Governor’s Workforce League has local connection
The newly-created Ohio Workforce League will have a local voice, with its members including Jesse Roush, executive director of Workforce Development and Corporate Partnerships at Washington State Community College. The group was created in response to Ohio Gov. Mike DeWine’s administration’s focus on workforce training in the state.
The workforce league will work with statewide organizations and leaders to address challenges and ways to help adults learn skills to compete in today’s economy.
Question: This is a new group, right?
Answer: Yes. We met for the first time in mid-May in Columbus and talked about our early mission statements and vision. We’re going to reconvene in work groups in August to continue that work.
Q: How did you come to be involved with the group?
A: Because workforce development has become such a dominant part of the conversation in the state…they decided the group needed workforce professionals. I’ve been in this position at Washington State for a little over a year.
Q: What are the main goals for you?
A: There’s a lot of great leadership that’s a part of this, so there’s a lot to be learned by being in the room with folks like that. We’re one of if not the smallest community college in Ohio. One has 47 people in their workforce department. So, it’s important to have some of the smaller colleges in the room. I’ve found that we don’t have all of the same problems the larger colleges do. They find themselves split between academics and what’s considered traditional workforce development and we really don’t have that. We’re an integrated team. The larger places don’t always get to have that.
There’s a lot going on in the state and federal ecosystem for workforce development and the biggest one thing is making sure we’re in alignment in a way that will benefit businesses.
Q: Any particular challenges you’re seeing right now for our area?
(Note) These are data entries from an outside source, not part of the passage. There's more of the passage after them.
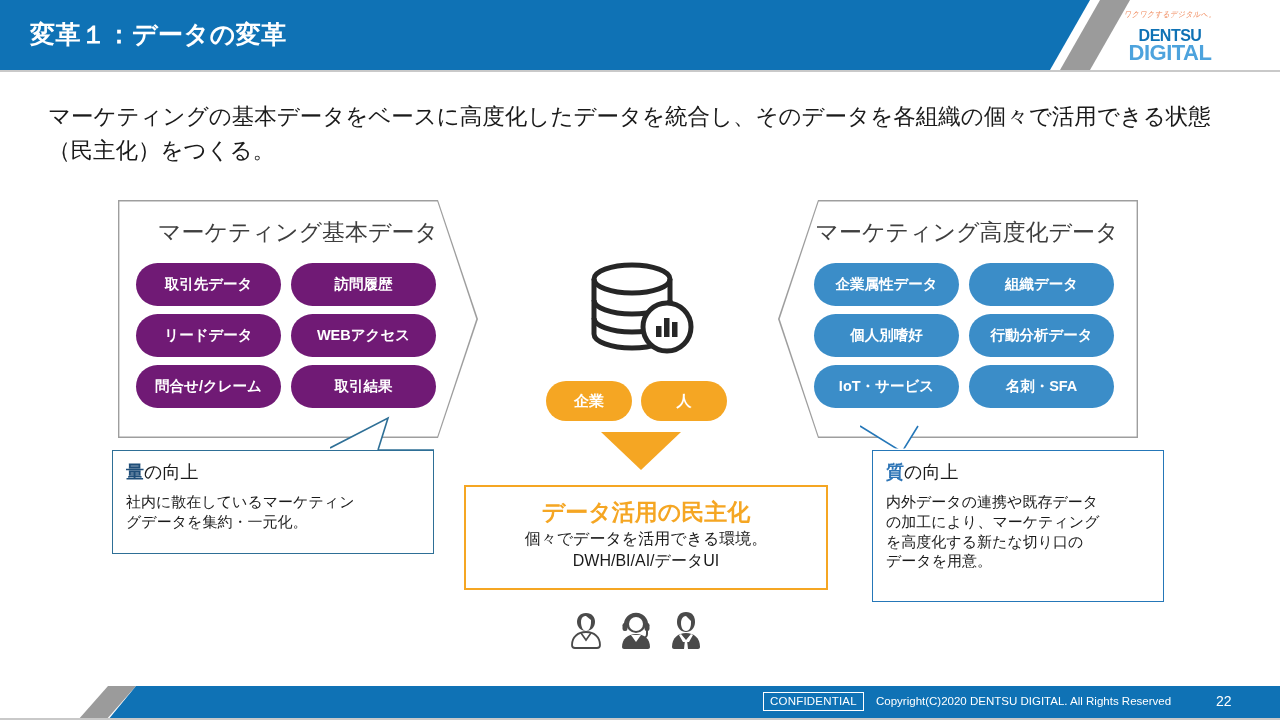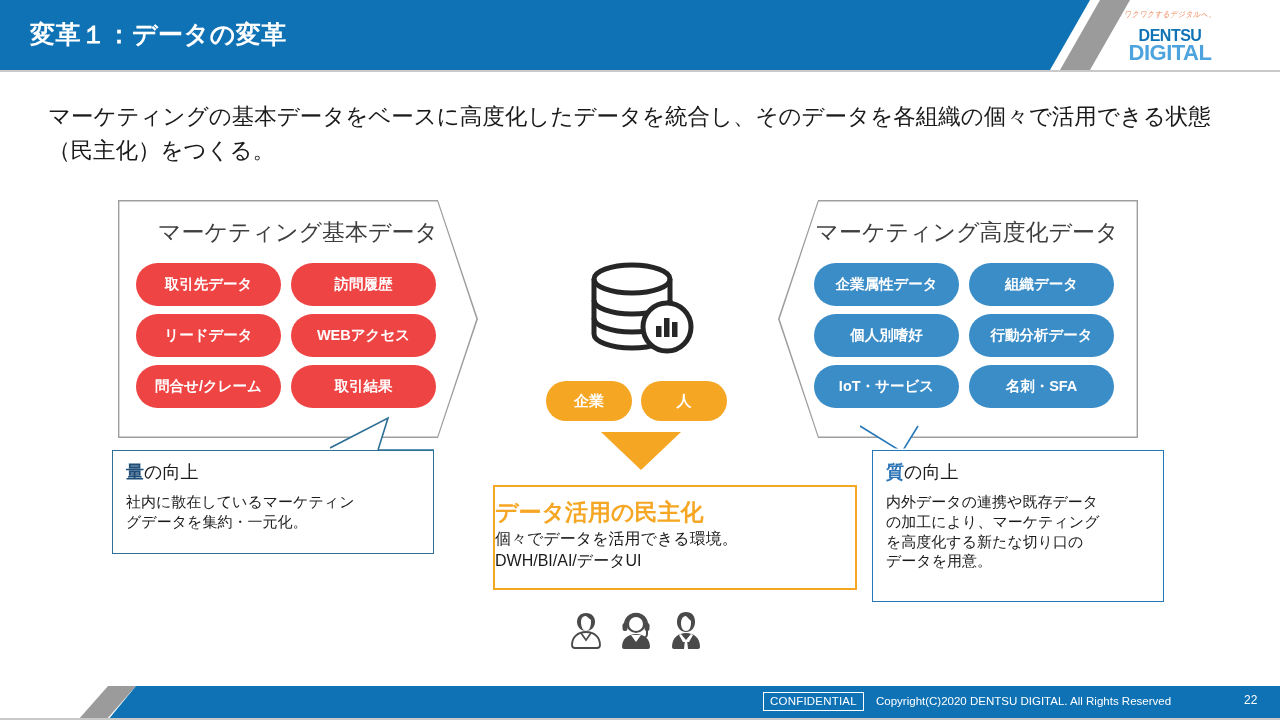--- a/index.html
+++ b/index.html
@@ -153,21 +153,21 @@
     height: 43px;
     border-radius: 22px;
     display: flex;
     align-items: center;
     justify-content: center;
     color: #ffffff;
     font-size: 14.5px;
     font-weight: bold;
     white-space: nowrap;
   }
-  .pill-dark  { background: #ef4444; }
+  .pill-dark  { background: #701a75; }
   .pill-light { background: #3b8dc8; }
 
   
   .db-icon {
     position: absolute;
     left: 588px; top: 262px;
     width: 108px; height: 92px;
   }
   .center-pills {
     position: absolute;
@@ -191,27 +191,27 @@
     position: absolute;
     left: 601px; top: 432px;
     width: 80px; height: 38px;
     background: #f5a623;
     clip-path: polygon(0 0, 80px 0, 40px 38px);
   }
 
   
   .center-box {
     position: absolute;
-    left: 493px; top: 485px;
+    left: 464px; top: 485px;
     width: 364px;
     height: 105px;
     border: 2px solid #f5a623;
     background: #ffffff;
     box-sizing: border-box;
-    text-align: left;
+    text-align: center;
   }
   .center-box-title {
     margin-top: 10px;
     font-size: 23px;
     font-weight: bold;
     color: #f5a623;
   }
   .center-box-body {
     font-size: 16px;
     line-height: 1.35;
@@ -294,22 +294,21 @@
     position: absolute;
     left: 876px; top: 695px;
     color: #ffffff;
     font-size: 11.5px;
     white-space: nowrap;
   }
   .page-no {
     position: absolute;
     left: 1216px; top: 693px;
     color: #ffffff;
-    font-size: 12px;
-    margin-left: 28px;
+    font-size: 14px;
   }
 </style>
 </head>
 <body>
 
 <div id="slide">
 
   <div class="header-band"></div>
   <div class="header-stripe"></div>
   <div class="header-underline"></div>

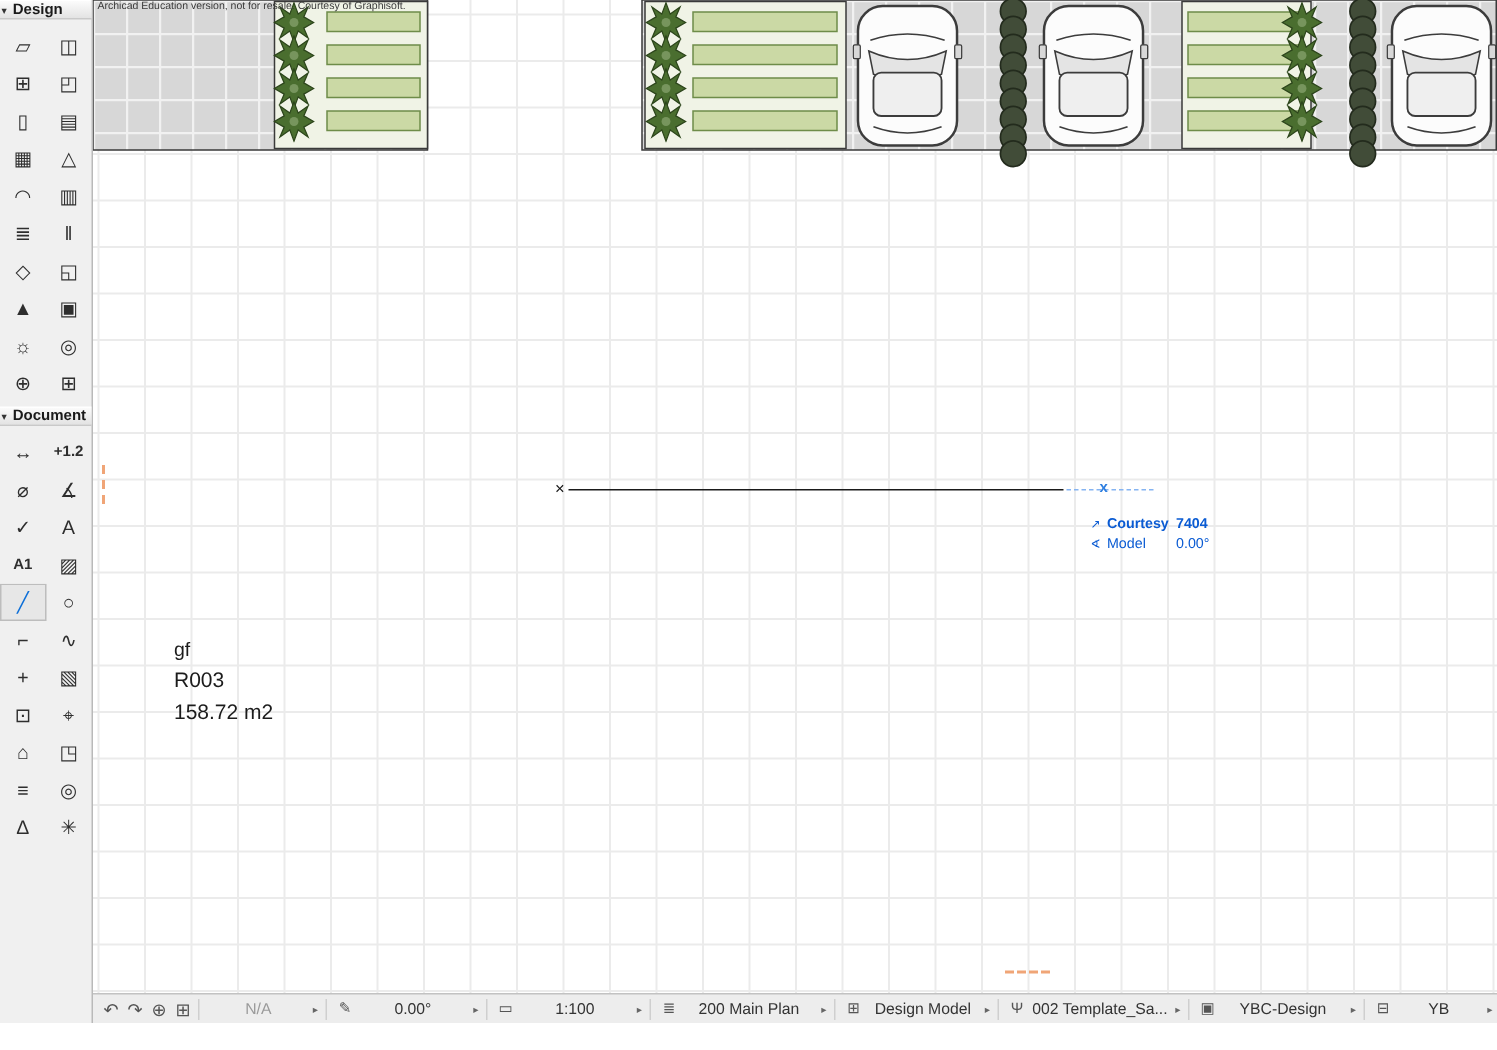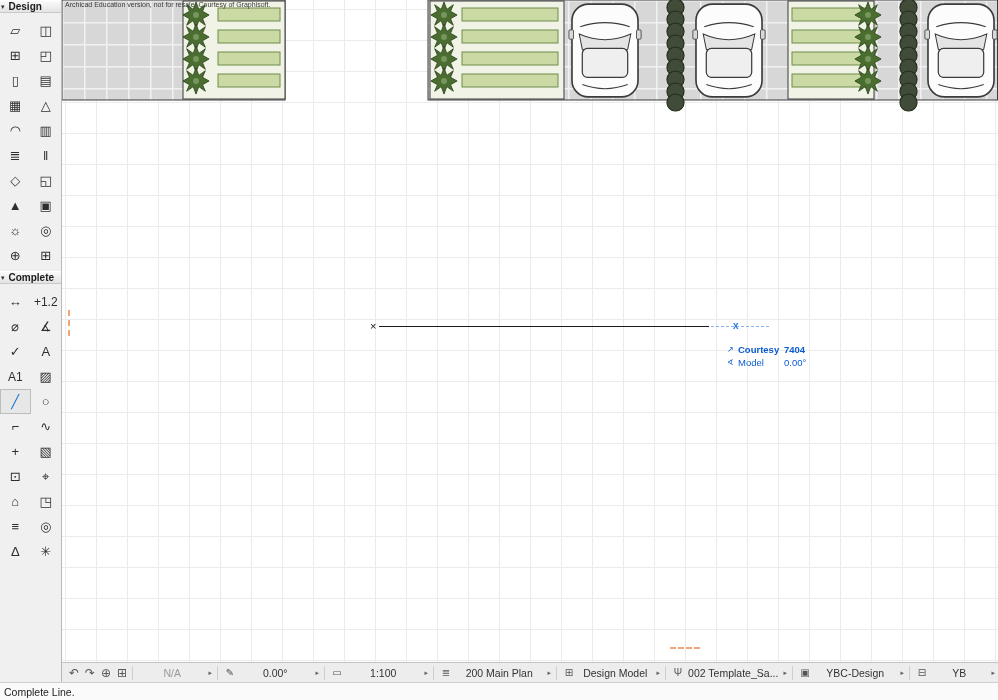--- a/index.html
+++ b/index.html
@@ -11,21 +11,21 @@
   
   .toolbox{position:absolute;left:0;top:0;width:62px;height:682px;background:#f0f0f0;border-right:1px solid #b9b9b9}
   .tb-header{height:13px;display:flex;align-items:center;gap:4px;padding-left:1px;
     background:linear-gradient(#fbfbfb,#e3e3e3);border-top:1px solid #fff;border-bottom:1px solid #c9c9c9;
     font-size:10px;color:#1a1a1a;cursor:default}
   .tb-title{font-weight:600}
   .tri{font-size:7px;color:#333}
   .tb-grid{display:grid;grid-template-columns:repeat(2,1fr);padding:5px 0 3px}
   .tool{height:25px;display:flex;align-items:center;justify-content:center;color:#2e2e2e;cursor:default}
   .tool .glyph{font-size:13px;line-height:1}
-  .tool .glyph.small{font-size:12px;font-weight:400}
+  .tool .glyph.small{font-size:10px;font-weight:700}
   .tool.selected{color:#0d6fd8;background:#e7e7e7;box-shadow:inset 0 0 0 1px #bdbdbd}
   .tool.selected .glyph{color:#0d6fd8;font-weight:700}
 
   
   .canvas{position:absolute;left:62px;top:0;width:936px;height:662px;overflow:hidden;cursor:crosshair;
     background-color:#fff;
     background-image:linear-gradient(to right,#ebebeb 1px,transparent 1px),
                      linear-gradient(to bottom,#ebebeb 1px,transparent 1px);
     background-size:31px 31px;background-position:3px 9px}
   .edu{position:absolute;left:3px;top:1px;font-size:7px;color:#3a3a3a;z-index:6;white-space:nowrap}
@@ -132,21 +132,21 @@
         <div class="tool">
           <span class="glyph">⊕</span>
         </div>
         <div class="tool">
           <span class="glyph">⊞</span>
         </div>
       </div>
 
     <div class="tb-header">
       <span class="tri">▾</span>
-      <span class="tb-title">Complete</span>
+      <span class="tb-title">Document</span>
     </div>
     <div class="tb-grid" id="document-grid">
         <div class="tool">
           <span class="glyph">↔</span>
         </div>
         <div class="tool">
           <span class="glyph small">+1.2</span>
         </div>
         <div class="tool">
           <span class="glyph">⌀</span>
@@ -313,20 +313,25 @@
         <span class="tr-lab">Courtesy</span>
         <span class="tr-val">7404</span>
       </div>
       <div class="tr-row tr-ang">
         <span class="tr-ic">∢</span>
         <span class="tr-lab">Model</span>
         <span class="tr-val">0.00°</span>
       </div>
     </div>
 
+    <div class="zone-label">
+      <span class="zone-name">gf</span>
+      <span>R003</span>
+      <span>158.72 m2</span>
+    </div>
   </main>
 
   <div class="bottombar" id="bottombar">
       <div class="bb-icon">↶</div>
       <div class="bb-icon">↷</div>
       <div class="bb-icon">⊕</div>
       <div class="bb-icon">⊞</div>
       <div class="bb-sep"></div>
       <div class="bb-group" style="width: 80px;">
         <span class="bb-val muted">N/A</span>
@@ -369,16 +374,13 @@
         <span class="bb-arrow">▸</span>
       </div>
       <div class="bb-sep"></div>
       <div class="bb-group" style="width: 86px;">
         <span class="bb-gicon">⊟</span>
         <span class="bb-val">YB</span>
         <span class="bb-arrow">▸</span>
       </div>
     </div>
 
-  <div class="statusbar">
-    <span>Complete Line.</span>
-  </div>
 </div>
 
 </body></html>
A; We don’t have a Honda plant here with 4,000 people. We have Magnum Magnetics with 200 and Hi-Vac with 200. We have different building projects and business needs. Being involved with a larger group could give us access to another level of opportunity. Being part of a larger consortium can give us the opportunity for grant funding and access to pay to play services, which would be difficult for a small school otherwise. This can give us greater access to resources.
Q: How often will the group meet?
A: We’re going to meet in Columbus quarterly. That’s typically a good rotation for workforce development. A lot of things happen quarterly.
Q: Can you tell me a little bit more about your position at Washington State? What does your job entail?
A: I handle corporate partnerships so I spend a lot of time with businesses and finding out what their needs are. I also manage our apprenticeship grant and am working on another grant.
Q: What are some of the unfilled needs in the area right now?
A: Across industries, what I’m hearing everywhere I go is that they need someone who can pass a drug test and show up on time. We’re getting involved with groups in Washington County that are trying to help with that.
Soft skills are still a big part of the conversation. I’m amazed at how often that comes up. They want someone who can problem solve and troubleshoot. We had a customized class this month (for Solvay) specific to learning how to troubleshoot for their business. They find that when they’re training everything is set up for them perfectly, the welding machine fires right up. In a way, they want to set them up for failure and have things be broken so they can walk them through how to troubleshoot.
Q: What jobs are really in demand right now?
A: We have bulk retirement right now in industrial maintenance. Looking forward, we’ll have a lot of people retiring in instrumentation/electrical work, so we’ll need to fill those jobs. And even with us and the career center, we’re not able to meet all the demand for welding jobs.
Health-related field also continue to be in demand. We have great enrollment and are at capacity for a lot of classes and still don’t generate enough people for every specific job.
Q: What do you hope local residents get out of Washington State being a part of this work group?
A: A lot of times people here feel that Columbus is not listening and I’d like the community to understand that even though we’re small and in southeastern Ohio, this is proof that they are listening. They are engaged. Columbus is paying attention and finally embracing that we are different here and doing business is different here. I’m from this area, I’ve been here my whole life and it’s important that we have a voice.
Kate York conducted this interview.
¯ Age: 36.
¯ Residence: Vincent.
¯ Occupation: Executive Director of Workforce Development and Corporate Partnerships at Washington State Community College.
¯ Education: Warren High School graduate; Degree in marketing from Ohio University; certificate in project management.
¯ Family: Wife, Tracie; Daughters Kaydence, 6, and Kenna, 2.